*Text block*
Just ordered a box of Super Fuerte Maduros today, $59 for a box of $25.


----------



## Flux (Oct 19, 2009)

What I heard, and this is just what I _heard, _is that El Credito cigars are what the torcedors at the LGC factory start out rolling. They are bargain bundles, not LGC seconds. Both El Credito and LGC are fine cigars for the price.

Tesa cigars are a nice and cheap smoke. Medium bodied and around $2-3 per stick.


----------



## bilingue23 (Jun 7, 2009)

Perdomo ESV 91 2nds from CI. Just got a bundle of 15 off cbid for about $40 shipped. My go to, and favorite cigar.


----------



## zackly (Jun 27, 2008)

bilingue23 said:


> Perdomo ESV 91 2nds from CI. Just got a bundle of 15 off cbid for about $40 shipped. My go to, and favorite cigar.


I also love this cigar!
Bought a bunch of them recently on sale from Cbid & Cigarmonster.
I could live on these three & they won't break the budget:

from mildest to strongest


Breakfast: Perdomo Champagne (fequently on sale around $3.00)
Lunch: Perdomo ESV 91's #1's or seconds, all are great
Dinner: Camacho Select (that I mentioned in my earlier post, on sale earlier [email protected] cigarmonster.com)
The Perdomos appear regularly, discounted, on CI & Famous. The Select not so much but it is Camacho's best stick IMHO.


----------



## JazzItUp4u (Apr 4, 2009)

Flux said:


> What I heard, and this is just what I _heard, _is that El Credito cigars are what the torcedors at the LGC factory start out rolling. They are bargain bundles, not LGC seconds. Both El Credito and LGC are fine cigars for the price.
> 
> Tesa cigars are a nice and cheap smoke. Medium bodied and around $2-3 per stick.


Thanks for the info.. They truly are a great smoke for the price. I am enjoying one right now!


----------



## confednet (Jan 8, 2010)

Cusano P1. My everyday smoke.


----------

*Data section*

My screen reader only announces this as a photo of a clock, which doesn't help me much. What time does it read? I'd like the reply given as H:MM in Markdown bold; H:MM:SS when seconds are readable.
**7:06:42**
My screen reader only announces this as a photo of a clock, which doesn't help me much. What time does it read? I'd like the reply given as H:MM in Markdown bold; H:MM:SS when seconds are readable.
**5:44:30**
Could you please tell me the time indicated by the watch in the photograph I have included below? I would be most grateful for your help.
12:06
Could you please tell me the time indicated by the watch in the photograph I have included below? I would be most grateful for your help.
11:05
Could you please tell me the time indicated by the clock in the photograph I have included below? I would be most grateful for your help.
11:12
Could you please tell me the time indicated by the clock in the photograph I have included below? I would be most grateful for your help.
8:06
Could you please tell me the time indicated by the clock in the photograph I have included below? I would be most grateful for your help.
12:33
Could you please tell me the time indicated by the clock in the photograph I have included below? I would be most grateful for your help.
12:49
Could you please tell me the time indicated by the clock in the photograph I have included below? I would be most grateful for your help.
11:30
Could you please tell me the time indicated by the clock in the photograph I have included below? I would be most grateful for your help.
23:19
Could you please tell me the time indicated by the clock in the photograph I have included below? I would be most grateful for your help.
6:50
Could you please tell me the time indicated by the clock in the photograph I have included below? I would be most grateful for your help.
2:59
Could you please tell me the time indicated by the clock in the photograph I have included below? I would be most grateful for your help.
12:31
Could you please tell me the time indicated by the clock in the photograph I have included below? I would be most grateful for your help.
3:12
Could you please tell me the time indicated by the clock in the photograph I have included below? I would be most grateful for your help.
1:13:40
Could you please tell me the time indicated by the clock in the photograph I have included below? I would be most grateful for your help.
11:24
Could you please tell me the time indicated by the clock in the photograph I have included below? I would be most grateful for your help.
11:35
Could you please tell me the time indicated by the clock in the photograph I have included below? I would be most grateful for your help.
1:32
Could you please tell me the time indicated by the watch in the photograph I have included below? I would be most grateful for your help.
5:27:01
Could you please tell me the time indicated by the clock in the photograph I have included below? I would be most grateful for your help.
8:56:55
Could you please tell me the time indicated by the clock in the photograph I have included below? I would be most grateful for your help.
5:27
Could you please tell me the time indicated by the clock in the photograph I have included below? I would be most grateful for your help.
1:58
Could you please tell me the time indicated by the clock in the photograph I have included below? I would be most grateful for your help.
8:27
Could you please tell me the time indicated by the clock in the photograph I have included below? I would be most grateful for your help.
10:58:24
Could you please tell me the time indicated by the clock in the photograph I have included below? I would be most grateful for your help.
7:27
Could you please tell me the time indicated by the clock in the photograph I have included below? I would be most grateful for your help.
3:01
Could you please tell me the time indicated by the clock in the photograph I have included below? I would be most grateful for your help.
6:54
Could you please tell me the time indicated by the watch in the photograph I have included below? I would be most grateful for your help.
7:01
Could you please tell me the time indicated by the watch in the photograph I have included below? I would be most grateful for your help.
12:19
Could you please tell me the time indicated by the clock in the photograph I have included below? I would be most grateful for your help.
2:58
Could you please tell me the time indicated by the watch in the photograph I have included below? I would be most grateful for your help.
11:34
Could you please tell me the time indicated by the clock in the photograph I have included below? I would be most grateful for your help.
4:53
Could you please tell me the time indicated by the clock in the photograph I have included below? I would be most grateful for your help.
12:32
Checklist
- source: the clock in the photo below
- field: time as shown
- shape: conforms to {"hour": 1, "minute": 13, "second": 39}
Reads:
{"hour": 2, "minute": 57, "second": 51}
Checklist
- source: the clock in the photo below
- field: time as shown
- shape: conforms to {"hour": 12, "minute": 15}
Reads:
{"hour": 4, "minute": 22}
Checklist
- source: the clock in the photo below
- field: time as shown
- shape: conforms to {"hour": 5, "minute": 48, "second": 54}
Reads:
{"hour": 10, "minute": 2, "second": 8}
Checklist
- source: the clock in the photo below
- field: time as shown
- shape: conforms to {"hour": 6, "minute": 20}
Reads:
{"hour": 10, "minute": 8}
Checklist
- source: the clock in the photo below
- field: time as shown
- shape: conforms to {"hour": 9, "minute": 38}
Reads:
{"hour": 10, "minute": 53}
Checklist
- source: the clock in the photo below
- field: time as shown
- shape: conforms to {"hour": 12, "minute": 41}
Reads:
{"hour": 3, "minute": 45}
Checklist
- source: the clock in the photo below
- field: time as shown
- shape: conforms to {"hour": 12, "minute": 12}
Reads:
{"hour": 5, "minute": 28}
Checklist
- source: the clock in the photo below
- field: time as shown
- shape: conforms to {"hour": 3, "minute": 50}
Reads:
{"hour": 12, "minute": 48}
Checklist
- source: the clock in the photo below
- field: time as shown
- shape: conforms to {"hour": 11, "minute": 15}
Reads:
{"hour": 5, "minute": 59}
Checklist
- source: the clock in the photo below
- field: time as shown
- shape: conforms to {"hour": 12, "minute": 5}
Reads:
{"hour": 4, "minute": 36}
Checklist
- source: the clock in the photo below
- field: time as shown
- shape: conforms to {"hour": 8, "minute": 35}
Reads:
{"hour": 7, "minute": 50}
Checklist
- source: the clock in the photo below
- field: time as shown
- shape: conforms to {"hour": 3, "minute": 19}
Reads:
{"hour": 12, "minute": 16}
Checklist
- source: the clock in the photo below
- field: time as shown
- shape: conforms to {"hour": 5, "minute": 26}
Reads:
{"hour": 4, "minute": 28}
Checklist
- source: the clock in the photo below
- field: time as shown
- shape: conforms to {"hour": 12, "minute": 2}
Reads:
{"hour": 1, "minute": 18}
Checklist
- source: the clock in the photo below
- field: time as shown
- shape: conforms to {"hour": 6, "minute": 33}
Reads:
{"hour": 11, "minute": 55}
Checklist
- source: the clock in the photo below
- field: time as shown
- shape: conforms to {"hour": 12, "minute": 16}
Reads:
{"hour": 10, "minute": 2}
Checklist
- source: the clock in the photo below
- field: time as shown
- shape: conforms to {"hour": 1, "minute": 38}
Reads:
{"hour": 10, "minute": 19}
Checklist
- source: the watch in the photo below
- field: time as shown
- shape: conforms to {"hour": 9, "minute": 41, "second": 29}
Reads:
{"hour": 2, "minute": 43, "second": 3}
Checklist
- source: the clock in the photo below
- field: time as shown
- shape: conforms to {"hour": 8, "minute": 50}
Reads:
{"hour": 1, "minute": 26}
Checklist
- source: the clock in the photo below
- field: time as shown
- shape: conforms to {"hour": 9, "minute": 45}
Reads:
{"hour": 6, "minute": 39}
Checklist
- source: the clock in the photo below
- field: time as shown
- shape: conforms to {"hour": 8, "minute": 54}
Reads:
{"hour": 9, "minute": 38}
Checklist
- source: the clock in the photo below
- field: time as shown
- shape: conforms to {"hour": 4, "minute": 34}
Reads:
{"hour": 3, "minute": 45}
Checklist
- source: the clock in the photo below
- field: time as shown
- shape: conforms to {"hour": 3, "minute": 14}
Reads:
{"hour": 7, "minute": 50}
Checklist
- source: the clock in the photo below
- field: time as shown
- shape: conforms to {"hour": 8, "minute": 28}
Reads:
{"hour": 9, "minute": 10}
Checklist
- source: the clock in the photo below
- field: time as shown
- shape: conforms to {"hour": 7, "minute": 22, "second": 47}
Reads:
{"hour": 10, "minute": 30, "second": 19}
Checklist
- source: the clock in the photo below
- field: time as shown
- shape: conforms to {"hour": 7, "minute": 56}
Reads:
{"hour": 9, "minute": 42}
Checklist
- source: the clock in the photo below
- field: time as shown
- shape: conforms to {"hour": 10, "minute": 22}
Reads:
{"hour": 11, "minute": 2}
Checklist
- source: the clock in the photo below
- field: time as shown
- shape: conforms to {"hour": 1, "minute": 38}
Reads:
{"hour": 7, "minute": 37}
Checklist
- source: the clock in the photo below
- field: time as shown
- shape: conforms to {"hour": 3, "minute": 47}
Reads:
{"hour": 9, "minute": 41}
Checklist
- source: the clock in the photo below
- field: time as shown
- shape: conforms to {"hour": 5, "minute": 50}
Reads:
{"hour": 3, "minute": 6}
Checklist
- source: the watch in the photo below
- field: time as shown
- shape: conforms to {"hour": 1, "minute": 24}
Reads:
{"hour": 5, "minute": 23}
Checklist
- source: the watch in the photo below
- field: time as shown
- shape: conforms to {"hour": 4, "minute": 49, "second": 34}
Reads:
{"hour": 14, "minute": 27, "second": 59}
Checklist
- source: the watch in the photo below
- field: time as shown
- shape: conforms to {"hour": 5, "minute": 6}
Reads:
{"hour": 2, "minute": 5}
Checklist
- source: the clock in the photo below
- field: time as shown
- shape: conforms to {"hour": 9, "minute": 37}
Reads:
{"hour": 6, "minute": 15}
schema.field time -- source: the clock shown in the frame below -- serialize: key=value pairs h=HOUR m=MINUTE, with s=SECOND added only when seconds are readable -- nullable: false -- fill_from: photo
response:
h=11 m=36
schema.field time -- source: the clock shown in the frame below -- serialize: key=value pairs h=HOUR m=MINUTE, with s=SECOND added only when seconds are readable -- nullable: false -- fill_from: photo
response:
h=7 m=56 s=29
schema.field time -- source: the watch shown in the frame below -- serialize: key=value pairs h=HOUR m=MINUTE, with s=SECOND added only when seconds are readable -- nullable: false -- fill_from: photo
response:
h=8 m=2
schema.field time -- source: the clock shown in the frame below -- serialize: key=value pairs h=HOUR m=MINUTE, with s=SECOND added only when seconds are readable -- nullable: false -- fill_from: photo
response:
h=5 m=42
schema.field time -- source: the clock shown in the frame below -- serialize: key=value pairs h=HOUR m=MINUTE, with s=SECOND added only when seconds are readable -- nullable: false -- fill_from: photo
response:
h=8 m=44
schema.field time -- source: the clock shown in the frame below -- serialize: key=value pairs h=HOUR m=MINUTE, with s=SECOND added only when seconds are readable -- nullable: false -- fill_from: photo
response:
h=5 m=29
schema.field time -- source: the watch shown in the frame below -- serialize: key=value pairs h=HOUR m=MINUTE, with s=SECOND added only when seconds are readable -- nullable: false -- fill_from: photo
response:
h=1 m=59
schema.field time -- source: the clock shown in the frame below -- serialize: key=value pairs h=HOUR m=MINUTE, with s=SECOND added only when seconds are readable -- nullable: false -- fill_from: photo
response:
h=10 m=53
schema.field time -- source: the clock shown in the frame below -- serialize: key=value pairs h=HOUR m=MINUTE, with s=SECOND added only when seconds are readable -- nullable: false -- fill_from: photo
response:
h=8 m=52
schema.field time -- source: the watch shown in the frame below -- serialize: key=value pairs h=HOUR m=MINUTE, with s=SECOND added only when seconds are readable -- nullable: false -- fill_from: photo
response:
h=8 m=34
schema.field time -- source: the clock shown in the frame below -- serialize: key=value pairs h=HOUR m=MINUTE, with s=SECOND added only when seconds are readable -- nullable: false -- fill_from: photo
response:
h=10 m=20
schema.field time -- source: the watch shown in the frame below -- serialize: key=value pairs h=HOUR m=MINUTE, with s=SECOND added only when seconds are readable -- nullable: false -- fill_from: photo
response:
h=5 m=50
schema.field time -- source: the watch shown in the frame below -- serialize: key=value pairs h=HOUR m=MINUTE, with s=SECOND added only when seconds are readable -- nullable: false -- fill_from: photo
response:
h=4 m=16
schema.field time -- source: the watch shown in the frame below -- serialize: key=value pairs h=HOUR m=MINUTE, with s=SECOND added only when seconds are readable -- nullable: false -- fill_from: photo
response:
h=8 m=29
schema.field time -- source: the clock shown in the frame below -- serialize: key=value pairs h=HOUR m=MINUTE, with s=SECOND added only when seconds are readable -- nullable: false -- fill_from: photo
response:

*To do*
A. Answer these about the cigar thread:
(i) What did the first poster pay for the box of Super Fuerte Maduros?
(ii) What does Flux say a Tesa cigar costs per stick?
(iii) How many cigars were in the bundle bilingue23 got off cbid?
B. Can you reproduce word for word the part of the cigar thread starting with "The Perdomos appear" and going on through "(Apr 4, 2009)"?
The lines have nothing to do with the cigar thread.

*Solutions*
A.
(i) $59
(ii) Around $2-3
(iii) 15

B.
The Perdomos appear regularly, discounted, on CI & Famous. The Select not so much but it is Camacho's best stick IMHO.


----------



## JazzItUp4u (Apr 4, 2009)